Predicted labels, Number of labels for alpha=0.2, Number of labels for alpha=0.1, Number of labels for alpha=0.05

For the “lac” method, when the class coverage is not large enough, the prediction sets can be empty when the model is uncertain at the border between two classes. These null regions disappear for larger class coverages but ambiguous classification regions arise with both classes included in the prediction sets.

In other words, the choice of a class coverage leads to an associated prediction decision and vice versa.

A remarkable case: if our prediction decision is based on a threshold of 0.5, all prediction sets contain only one class (because binary classification). There are no ambiguous or uncertain classification regions. We’ll illustrate this later. Therefore, the accuracy of the model is similar to its coverage.

print(
    f"Accuracy of the model with 'lac' method: "
    f"{100*np.mean(mapie_clf.predict(X_val) == y_val)}%"
)

Out:

Accuracy of the model with 'lac' method: 89.1%

Let’s now compare the effective coverage and the average of prediction set widths as function of the $1-\alpha$ target coverage.
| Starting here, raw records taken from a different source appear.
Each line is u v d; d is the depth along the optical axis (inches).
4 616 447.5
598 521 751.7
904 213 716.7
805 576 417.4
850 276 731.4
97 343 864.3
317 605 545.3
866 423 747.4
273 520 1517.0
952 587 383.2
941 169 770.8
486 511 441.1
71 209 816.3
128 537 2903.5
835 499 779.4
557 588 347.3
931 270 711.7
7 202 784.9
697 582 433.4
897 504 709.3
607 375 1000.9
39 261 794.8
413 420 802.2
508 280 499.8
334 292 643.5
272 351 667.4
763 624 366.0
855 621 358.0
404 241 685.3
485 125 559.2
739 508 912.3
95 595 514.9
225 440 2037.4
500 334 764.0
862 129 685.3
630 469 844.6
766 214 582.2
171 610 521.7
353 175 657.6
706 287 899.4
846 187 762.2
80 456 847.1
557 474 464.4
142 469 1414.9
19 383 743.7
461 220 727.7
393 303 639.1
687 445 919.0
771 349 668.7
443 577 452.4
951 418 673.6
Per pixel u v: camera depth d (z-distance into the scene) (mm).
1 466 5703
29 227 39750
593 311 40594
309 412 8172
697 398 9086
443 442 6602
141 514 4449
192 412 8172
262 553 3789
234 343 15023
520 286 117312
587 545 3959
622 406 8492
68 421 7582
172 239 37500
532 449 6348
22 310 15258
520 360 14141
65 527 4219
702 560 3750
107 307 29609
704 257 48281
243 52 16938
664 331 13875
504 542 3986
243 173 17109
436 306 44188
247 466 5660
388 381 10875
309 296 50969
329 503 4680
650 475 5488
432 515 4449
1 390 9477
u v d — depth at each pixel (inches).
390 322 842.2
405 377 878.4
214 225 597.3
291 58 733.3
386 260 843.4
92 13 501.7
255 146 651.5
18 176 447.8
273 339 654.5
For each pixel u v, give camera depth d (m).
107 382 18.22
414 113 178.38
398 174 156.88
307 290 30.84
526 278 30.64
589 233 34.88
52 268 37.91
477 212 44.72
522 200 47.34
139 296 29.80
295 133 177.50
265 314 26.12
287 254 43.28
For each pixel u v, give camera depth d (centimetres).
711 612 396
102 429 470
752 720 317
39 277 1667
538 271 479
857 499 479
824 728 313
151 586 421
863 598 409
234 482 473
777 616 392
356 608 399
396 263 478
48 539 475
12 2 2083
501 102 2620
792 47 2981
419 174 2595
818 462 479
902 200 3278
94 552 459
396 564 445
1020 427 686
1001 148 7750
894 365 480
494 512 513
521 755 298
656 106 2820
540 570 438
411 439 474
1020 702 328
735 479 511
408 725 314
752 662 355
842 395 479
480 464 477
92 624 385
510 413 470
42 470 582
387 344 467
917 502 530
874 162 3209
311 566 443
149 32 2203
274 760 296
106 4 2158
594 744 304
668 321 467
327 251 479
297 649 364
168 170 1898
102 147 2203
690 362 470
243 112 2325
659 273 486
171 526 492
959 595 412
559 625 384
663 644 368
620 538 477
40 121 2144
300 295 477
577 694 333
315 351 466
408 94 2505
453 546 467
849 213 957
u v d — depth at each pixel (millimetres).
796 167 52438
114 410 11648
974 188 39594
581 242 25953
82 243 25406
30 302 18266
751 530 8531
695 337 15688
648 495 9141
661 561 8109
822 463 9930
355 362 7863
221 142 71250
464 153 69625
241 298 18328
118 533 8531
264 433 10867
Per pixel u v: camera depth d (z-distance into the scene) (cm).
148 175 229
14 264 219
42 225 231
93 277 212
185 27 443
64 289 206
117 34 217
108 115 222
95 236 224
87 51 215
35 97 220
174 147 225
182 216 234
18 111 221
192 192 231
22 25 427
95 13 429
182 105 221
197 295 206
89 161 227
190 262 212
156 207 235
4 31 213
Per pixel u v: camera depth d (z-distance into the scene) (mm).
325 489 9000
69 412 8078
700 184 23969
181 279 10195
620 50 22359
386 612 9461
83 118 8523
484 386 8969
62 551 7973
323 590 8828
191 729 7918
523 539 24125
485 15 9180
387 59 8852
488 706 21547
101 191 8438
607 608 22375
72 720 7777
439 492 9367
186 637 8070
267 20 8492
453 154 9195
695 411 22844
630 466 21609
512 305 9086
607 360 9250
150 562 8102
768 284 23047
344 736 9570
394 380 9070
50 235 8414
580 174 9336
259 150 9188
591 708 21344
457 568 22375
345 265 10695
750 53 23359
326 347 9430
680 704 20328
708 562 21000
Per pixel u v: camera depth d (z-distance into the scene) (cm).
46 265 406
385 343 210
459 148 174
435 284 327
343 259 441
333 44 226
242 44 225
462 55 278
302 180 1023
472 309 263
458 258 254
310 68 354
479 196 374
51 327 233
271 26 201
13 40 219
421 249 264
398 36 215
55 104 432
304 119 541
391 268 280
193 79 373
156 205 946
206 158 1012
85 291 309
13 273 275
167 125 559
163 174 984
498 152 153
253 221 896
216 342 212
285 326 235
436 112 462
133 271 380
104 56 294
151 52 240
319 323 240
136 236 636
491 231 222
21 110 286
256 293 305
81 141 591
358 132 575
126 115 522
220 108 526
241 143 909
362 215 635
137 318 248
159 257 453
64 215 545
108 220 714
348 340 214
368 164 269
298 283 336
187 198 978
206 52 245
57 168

alpha_ = np.arange(0.02, 0.98, 0.02)

calib = CalibratedClassifierCV(
    estimator=clf, method='sigmoid', cv='prefit'
)
calib.fit(X_c1, y_c1)

mapie_clf = MapieClassifier(
    estimator=calib, method='lac', cv='prefit', random_state=42
)
mapie_clf.fit(X_c2, y_c2)
_, y_ps_mapie = mapie_clf.predict(
    X, alpha=alpha_
)

coverage = np.array([
    classification_coverage_score(y, y_ps_mapie[:, :, i])
    for i, _ in enumerate(alpha_)
])
mean_width = [
    classification_mean_width_score(y_ps_mapie[:, :, i])
    for i, _ in enumerate(alpha_)
]


def plot_coverages_widths(alpha, coverage, width, method):
    _, axs = plt.subplots(1, 3, figsize=(15, 5))
    axs[0].set_xlabel("1 - alpha")
    axs[0].set_ylabel("Quantile")
    axs[0].scatter(1 - alpha, mapie_clf.quantiles_, label=method)
    axs[0].legend()
    axs[1].scatter(1 - alpha, coverage, label=method)
    axs[1].set_xlabel("1 - alpha")
    axs[1].set_ylabel("Coverage score")
    axs[1].plot([0, 1], [0, 1], label="x=y", color="black")
    axs[1].legend()
    axs[2].scatter(1 - alpha, width, label=method)
    axs[2].set_xlabel("1 - alpha")
    axs[2].set_ylabel("Average size of prediction sets")
    axs[2].legend()
    plt.show()


plot_coverages_widths(alpha_, coverage, mean_width, 'lac')

It is seen that the method gives coverages close to the target coverages, regardless of the $\alpha$ value.

alpha_ = np.arange(0.02, 0.16, 0.01)

calib = CalibratedClassifierCV(
    estimator=clf, method='sigmoid', cv='prefit'
)
calib.fit(X_c1, y_c1)

mapie_clf = MapieClassifier(
    estimator=calib, method='lac', cv='prefit', random_state=42
)
mapie_clf.fit(X_c2, y_c2)
_, y_ps_mapie = mapie_clf.predict(
    X, alpha=alpha_
)

non_empty = np.mean(
    np.any(mapie_clf.predict(X_test, alpha=alpha_)[1], axis=1), axis=0
)
idx = np.argwhere(non_empty < 1)[0, 0]

_, axs = plt.subplots(1, 3, figsize=(15, 5))
plot_prediction_decision(y_pred_mapie, axs[0])
_, y_ps = mapie_clf.predict(X_test, alpha=alpha_[idx-1])
plot_prediction_set(y_ps[:, :, 0], np.round(alpha_[idx-1], 3), axs[1])
_, y_ps = mapie_clf.predict(X_test, alpha=alpha_[idx+1])
plot_prediction_set(y_ps[:, :, 0], np.round(alpha_[idx+1], 3), axs[2])

plt.show()

Predicted labels, Number of labels for alpha=0.11, Number of labels for alpha=0.13

Total running time of the script: ( 0 minutes 3.206 seconds)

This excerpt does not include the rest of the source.